Friday June 24th – and today is potentially the most important day in the six years I’ve been writing this blog.
As you read this, you’ll know whether we’ve voted to remain in the EU, or whether ‘Leave’ has won the day.
I’m writing these notes on Wednesday: I hope – and I have to believe – that common sense and a vision of the UK really playing its part in the wider world will have prevailed. I hope we’ve voted Remain by a significant margin – enough to settle the issue not just for a generation, but for several generations to come.
So now let’s talk about Chinese Corporate Debt…
If you’ve given up on your football team and started supporting the International Monetary Fund instead, you’ll know that its First XI were recently playing away in China. And after a fortnight of meetings with Chinese bankers and high-ranking Communist Party officials they came away issuing stark warnings.
The source of their displeasure was Chinese debt.
You may at this point say ‘what debt?’ And on the face of it, you’d have a point. After all, China regularly generates a trade surplus of $40-50bn every month. The economy may be slowing down – but growth of 6.7% in the last quarter is something George Osborne can only fantasise about.
But the IMF believe much of this growth has been built on unsustainable levels of corporate debt – especially among State Owned Enterprises (SOE’s). These organisations produce only 22% of China’s output but account for 55% of its corporate debt – which in total, is equal to one and a half times GDP.
Why am I making this point on the morning of the Referendum result?

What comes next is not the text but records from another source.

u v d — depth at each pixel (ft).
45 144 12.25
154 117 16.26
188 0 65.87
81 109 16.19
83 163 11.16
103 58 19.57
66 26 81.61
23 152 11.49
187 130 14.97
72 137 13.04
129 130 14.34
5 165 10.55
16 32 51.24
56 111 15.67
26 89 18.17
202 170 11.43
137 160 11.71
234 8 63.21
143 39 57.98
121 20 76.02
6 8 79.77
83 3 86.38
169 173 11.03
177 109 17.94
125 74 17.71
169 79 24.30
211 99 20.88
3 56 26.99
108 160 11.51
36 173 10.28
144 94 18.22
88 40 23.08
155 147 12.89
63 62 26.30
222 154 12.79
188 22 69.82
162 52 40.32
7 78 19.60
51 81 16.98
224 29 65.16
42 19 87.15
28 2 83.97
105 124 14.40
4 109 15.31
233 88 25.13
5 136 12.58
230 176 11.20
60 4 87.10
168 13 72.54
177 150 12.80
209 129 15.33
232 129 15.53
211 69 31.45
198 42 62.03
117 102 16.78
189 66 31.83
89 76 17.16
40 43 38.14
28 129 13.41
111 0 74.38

For this reason. The IMF believe that the current level of Chinese corporate debt is unsustainable. If they’re right – and if the chicken comes home to roost – then there’ll be significant sectors of the Chinese economy unable to fulfil orders, unable to pay their suppliers and unable to service their loans.
Cue problems for the banks, cue problems for the rest of the Chinese economy – and therefore, cue problems for the wider world economy. And possibly, for your business as well…
So you may or may not be celebrating this morning. The question I’m asking is, ‘Will the victory for Leave or Remain be a key factor in the success of your business?’
I’d suggest the answer will be ‘no.’ I’d suggest that over the next five years other events in the political and economic arena will be at least as influential as what happens today.
Political and economic events may shape the landscape – but it’s how you react to them, how you navigate the landscape that makes the difference. As business owners we’re the masters of our destiny. The four horsemen of the PEST analysis – Politics, Economics, Social and Technological change – may make the waters choppy, but the most important factor will always be how we sail the ship.
I appreciate that the last few weeks have been difficult for many TAB York members: like stock markets, businesses need certainty and “I’m sorry about your cash flow but I can’t make a decision at the moment” has been heard all too often in the past few weeks and months.
This morning – for good or ill – we know where we stand. From now on it’s the quality of the decisions we make about our lives and our businesses that will determine our success – however we choose to define that success. But – and as always, this is a big ‘but’ – the one thing we can be sure of in the future is change. If the champagne corks are popping at Leave HQ, the British political landscape won’t be quite the same again. Then there’s Trump vs. Clinton, the continuing threat of terrorism – and the Chinese corporate debt…
What can we be certain of? That whatever difficult decisions you have to make in business, TAB York will be there to help. That seven brains are better than one: that the collective wisdom of your colleagues will help you make better decisions – and, when it’s needed, keep a sense of perspective.
So if you’re depressed by the result of the Referendum, take heart. If you’ve backed the winning side, remember it doesn’t automatically guarantee the success of your business. That will always be down to you, to the decisions you make, and the support team you build around you.